## Supplied passage
None of this is to say that advertisements do not signal confidence in what is being advertised: Presumably, most manufacturers believe in their products and expend significant resources in making and promoting them. And they may reason that even if people make efforts via TiVo and other means to avoid advertisements, negative inferences might be drawn from their not advertising when their competitors are doing so (Clark and Horstmann 2005). Rather, it is to say that they must also be doing something else, and importantly so. Confidence by itself is not sufficient for business success; it may not even be necessary, as suggested by the word-of-mouth re-popularization of Hush Puppies shoes, described by Malcolm Gladwell in The Tipping Point (Gladwell 2000).

Another argument available to economists is that advertisements can allow somebody to coordinate her behavior with others’ behavior by conveying information about what others might do (Clark and Horstmann 2005; Pastine and Pastine (2005). If Sarah Jessica Parker is a cool celebrity at time T and she appears in an ad for the Gap, I may conclude that many people I know will also wear Gap clothes, and therefore purchase the clothes. The coordination theory is also right in many cases but is incomplete; it cannot explain why some attempts at coordination succeed while others do not. This incompleteness points to a difficulty in accommodating into a neo-classical economics framework the mechanism by which ads might coordinate.

## Dataset
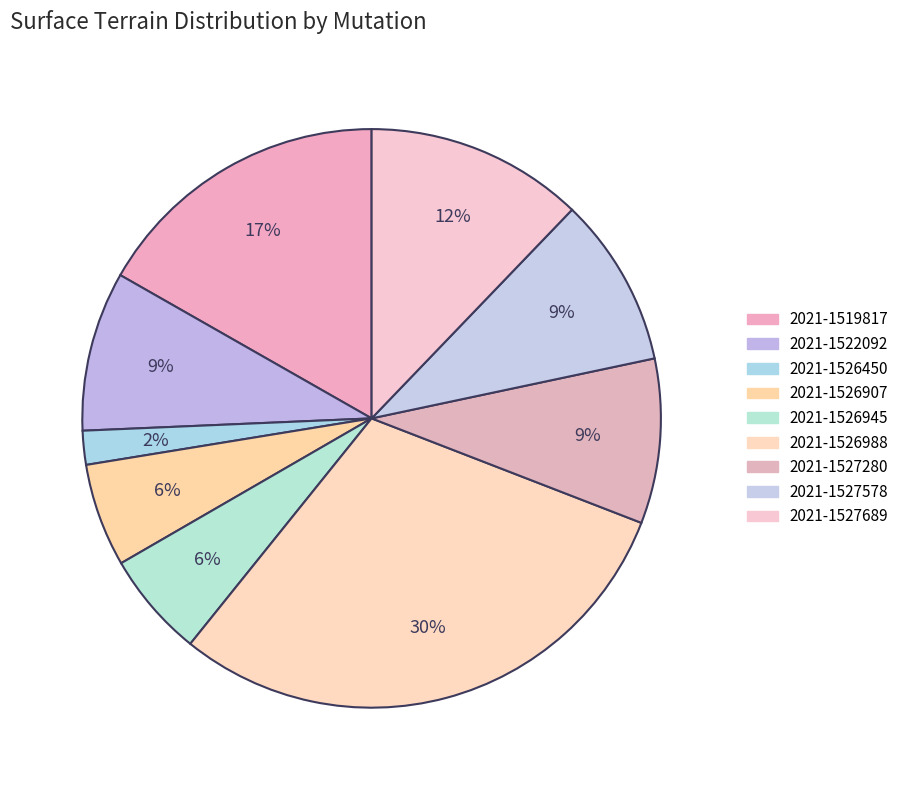

What percentage do 2021-1526988 and 2021-1527280 together represent?

39.1%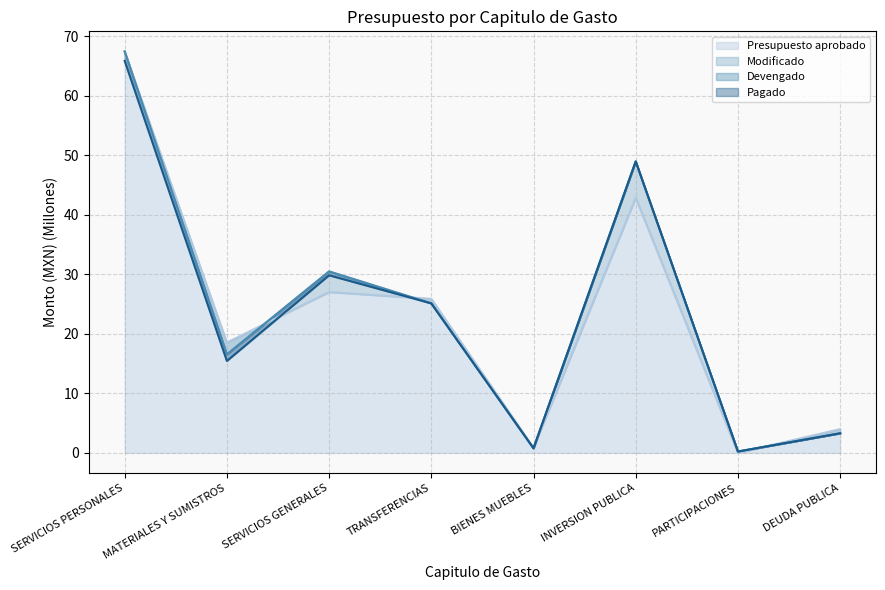

What is the spread (max minus min) of values at TRANSFERENCIAS?

0.8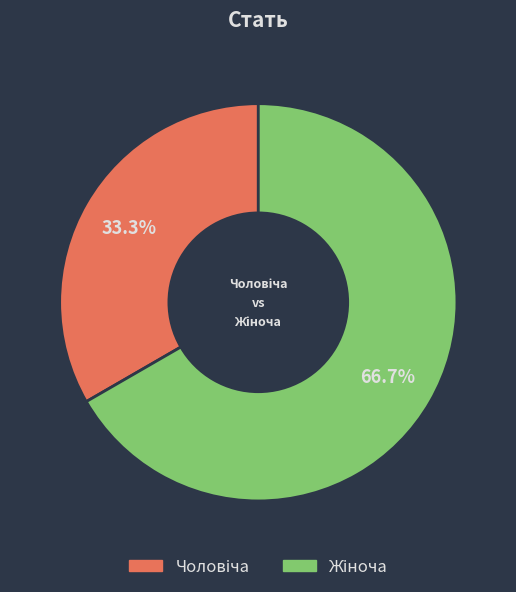

To the nearest percent, what is the difference between the largest and smallest slice percentages?

33%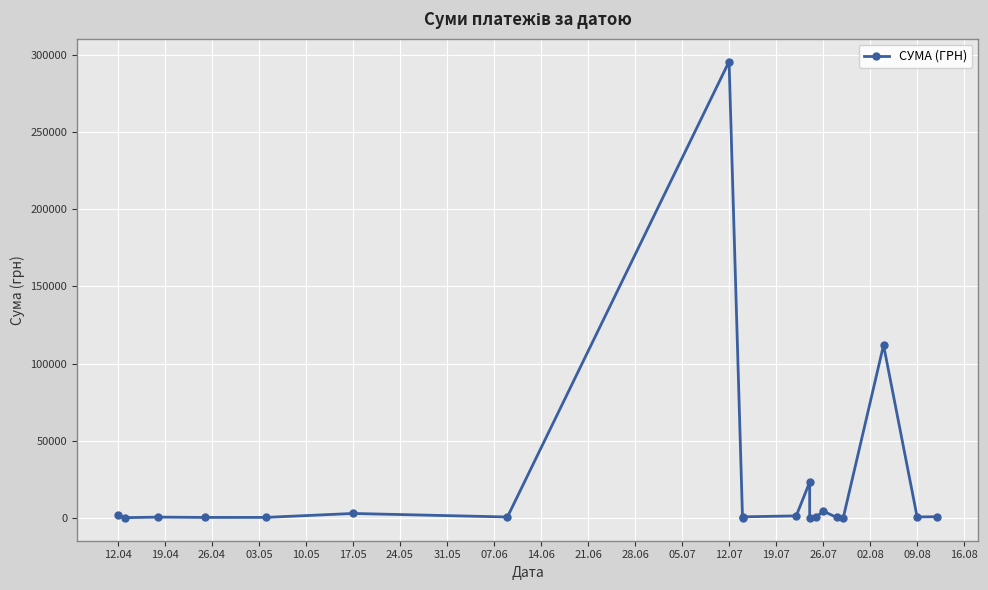

What is the sum of all values?

446413.6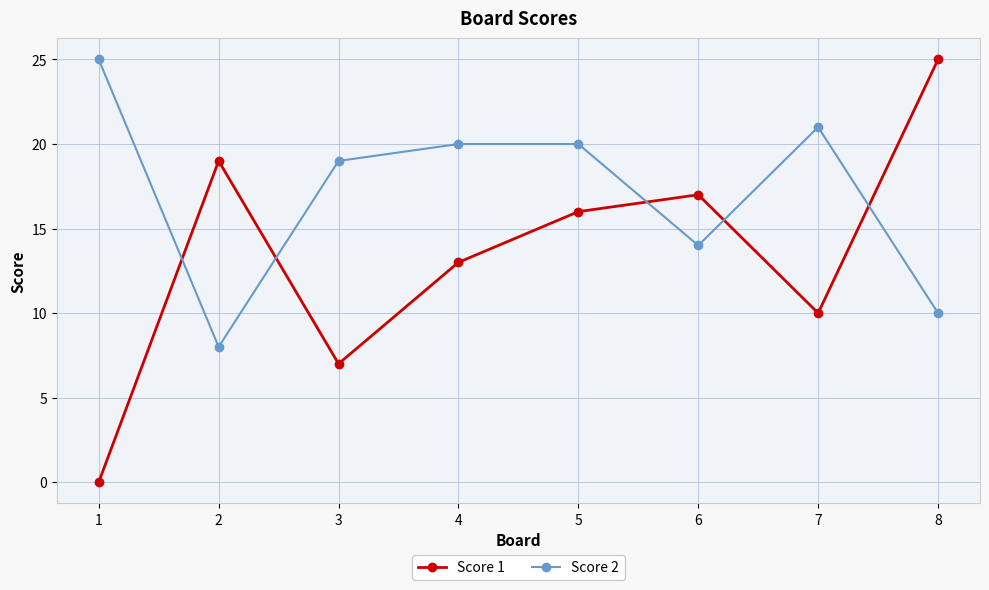

How many positive values does the Score 1 series have?

7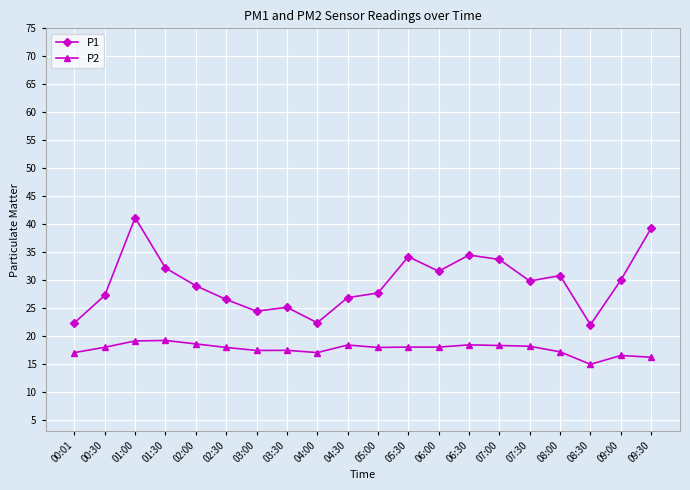

True or false: P1 and P2 cross at least once.

False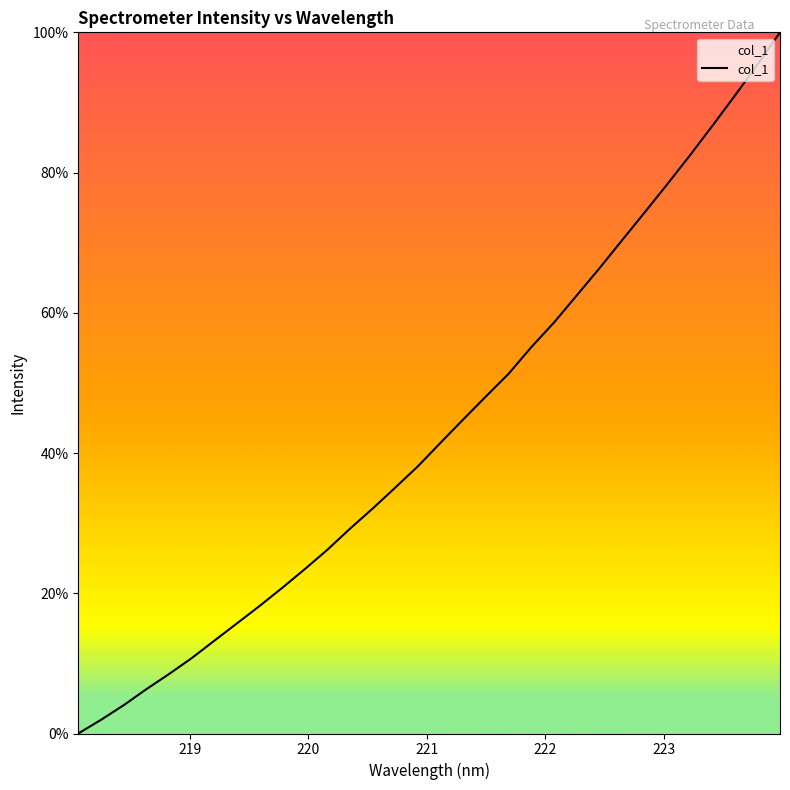

What is the difference between the maximum and minimum values?

100.0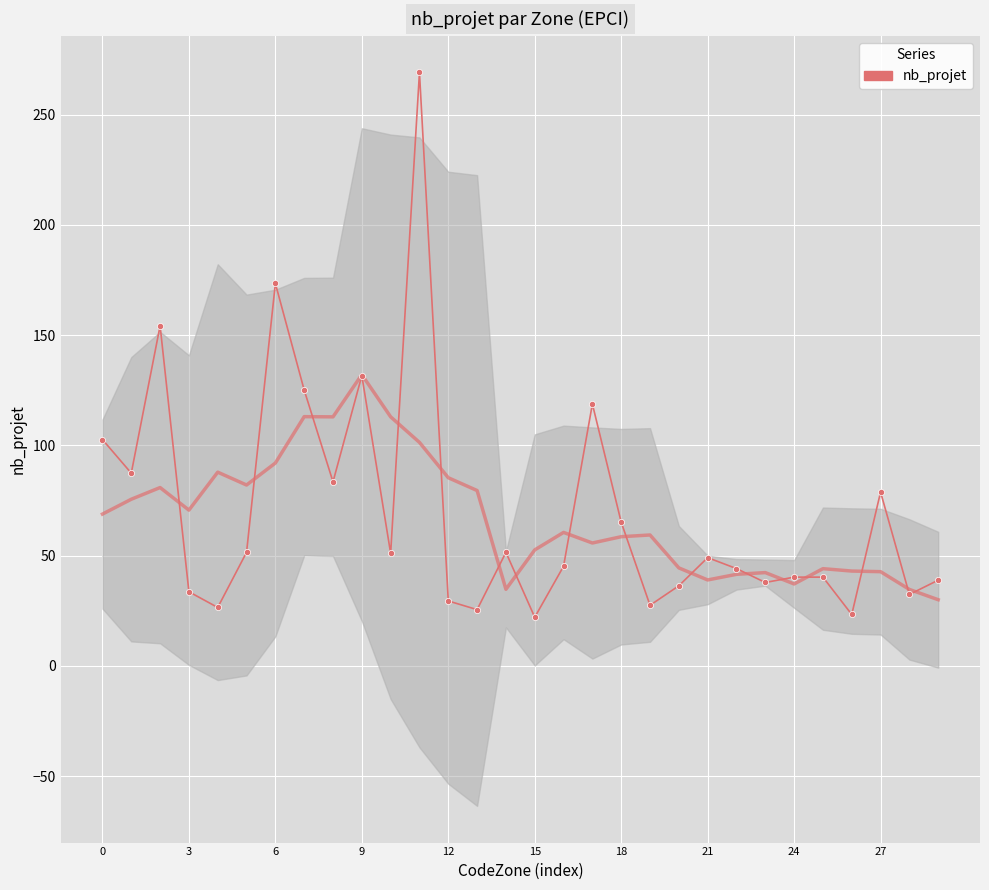

What is the change in value from 17 to 25?

-78.5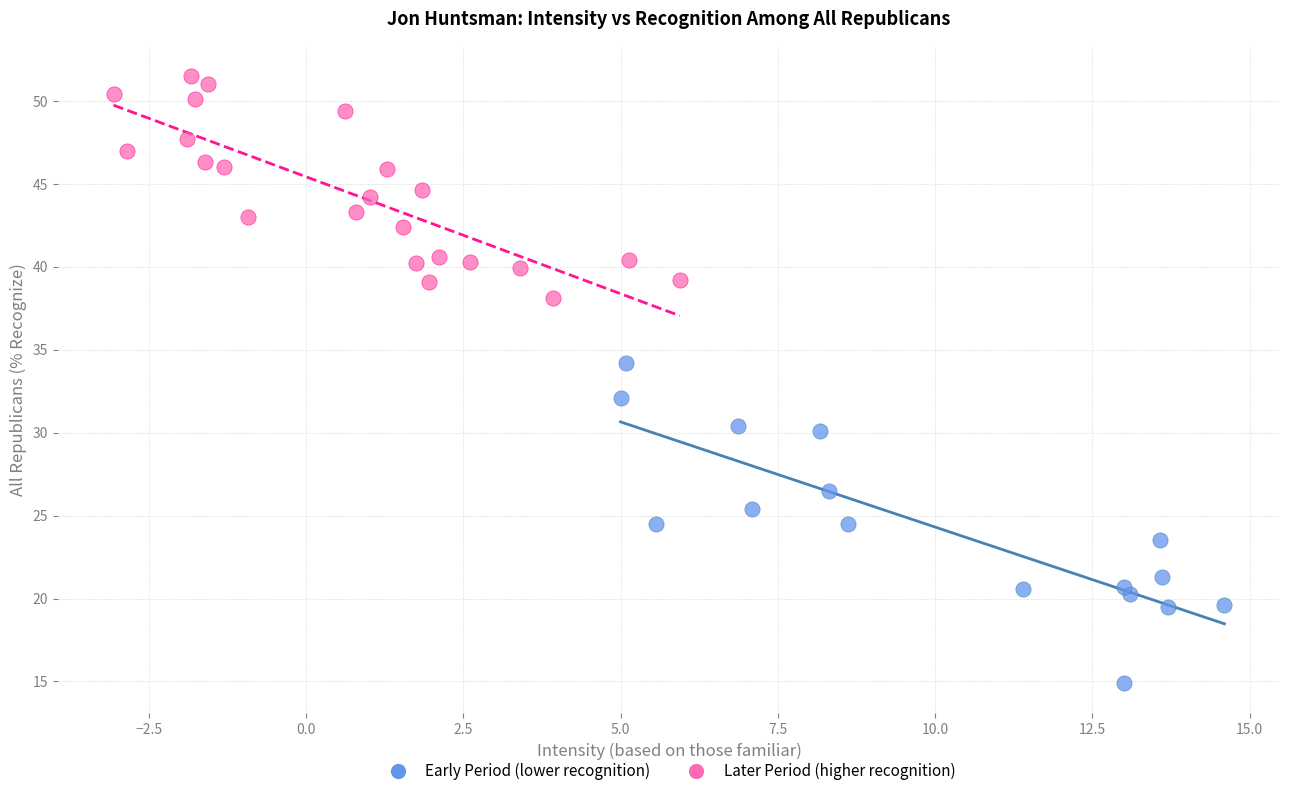

Which series has the widest spread of Y values?

Early Period (lower recognition)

## Questions to answer
**A.** In the advertising passage, which shoes were re-popularized by word of mouth?
**B.** Carry on the passage about how advertising works, starting after its last sentence.

## Answers for the tasks
**A.** Hush Puppies shoes

**B.**
Contrast coordination accounts used as explanations for law. The classic example is traffic signals: it does not matter which side of the street people drive on so long as they all drive on the same side. As Richard McAdams (2000, p. 1666) explains,

“[L]egal expression can . . . provide a focal point for coordinating individual action. Because the “mentioned” solution tends to be the most salient, when the legal rule is sufficiently publicized, it provides salience to one kind of behavior. Law can thereby work expressively even if people do not believe they have a moral obligation to obey it.”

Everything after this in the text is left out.